Macleod walked back to the window. He leaned against the dark wooden frame, fingering his chain.
“It would provide concrete evidence of—”
“I’m not stupid, Field.” Macleod turned, staring out of the window at a thick cloud of black smoke that was drifting over the rooftops. “Would he really note down criminal transactions in black and white?”
“The majority of his transactions are criminal. Every business needs to keep a record of—”
“It’s a hostage to fortune.”
“He’s safe in the French Concession and the house is a fortress.”
“The woman should still go to jail.” Macleod turned back. “Medvedev, whatever her name is. That would be a signal, not just to Lu but to his associates, that when we catch people, they go to prison and he cannot protect them.”
“Natasha has access to his house. She is summoned down there.”
Macleod thought about this. “Where is this ledger kept?”
“In his bedroom, we think.”
“The murder inquiry is too important. If Lu remains the primary suspect, then—”
“It remains the focus of our efforts.” Caprisi turned to his boss. “Field is saying that these ledgers serve a dual purpose. They could help us with the inquiry, by not only giving us an indication of what exactly these shipments are, and who else is in on the deal, but also providing a whole new avenue for prosecuting Lu.” Caprisi paused. “If the girl is frightened enough of prison, and is willing to work for us, then she could prove useful in a number of ways.”
Macleod snorted. “She’s one of his women. She’s not going to work for us.”
“Field thinks she will.” Caprisi looked at him.

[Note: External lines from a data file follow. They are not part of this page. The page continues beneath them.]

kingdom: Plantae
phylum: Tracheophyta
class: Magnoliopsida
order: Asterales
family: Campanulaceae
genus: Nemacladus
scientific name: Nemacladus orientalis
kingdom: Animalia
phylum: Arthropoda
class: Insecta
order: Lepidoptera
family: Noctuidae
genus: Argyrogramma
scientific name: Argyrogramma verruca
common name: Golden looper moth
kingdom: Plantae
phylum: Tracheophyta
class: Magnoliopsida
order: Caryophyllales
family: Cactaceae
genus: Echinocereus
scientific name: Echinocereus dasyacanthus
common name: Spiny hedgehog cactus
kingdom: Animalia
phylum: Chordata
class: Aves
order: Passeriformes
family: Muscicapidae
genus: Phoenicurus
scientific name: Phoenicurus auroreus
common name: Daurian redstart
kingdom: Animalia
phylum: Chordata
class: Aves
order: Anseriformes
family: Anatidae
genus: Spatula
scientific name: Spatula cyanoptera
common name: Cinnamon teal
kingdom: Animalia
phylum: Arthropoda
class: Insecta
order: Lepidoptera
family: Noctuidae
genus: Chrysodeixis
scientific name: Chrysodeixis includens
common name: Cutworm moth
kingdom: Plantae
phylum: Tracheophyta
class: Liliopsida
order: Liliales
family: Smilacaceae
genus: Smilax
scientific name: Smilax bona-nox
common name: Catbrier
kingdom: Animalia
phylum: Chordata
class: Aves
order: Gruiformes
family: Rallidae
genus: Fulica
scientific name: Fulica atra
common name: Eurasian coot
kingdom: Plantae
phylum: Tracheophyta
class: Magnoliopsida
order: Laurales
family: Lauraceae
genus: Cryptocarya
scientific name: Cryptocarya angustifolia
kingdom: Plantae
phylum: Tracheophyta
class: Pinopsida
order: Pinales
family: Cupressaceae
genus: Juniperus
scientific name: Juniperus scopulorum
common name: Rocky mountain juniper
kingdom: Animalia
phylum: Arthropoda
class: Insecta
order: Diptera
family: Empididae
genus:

Macleod tapped his fingers against the paperweight and then began to drum them on his desk, before getting up and looking out of the window again, sucking in his stomach and hitching up the waistband of his trousers. “All right,” he said, “but make sure she understands. She should be in bloody prison.”
Field stood, trying to hide his relief. He walked out ahead of Caprisi, but Macleod called him back. “I hope you don’t think I’m being harsh,” he said, closing the door behind the American. “I appreciate the work you’re putting in.”
Field nodded.
“I know it’s difficult, this not being your department, but we do appreciate your efforts.”
“Thank you, sir.”
“Things are a bit difficult at the moment, but it will be worth it in the end. You understand?”
Field nodded.
“You’re not offended?”
Field smiled. “No.”
“Good. Good man.” Macleod pulled the door open with one hand and rested the other briefly on Field’s shoulder.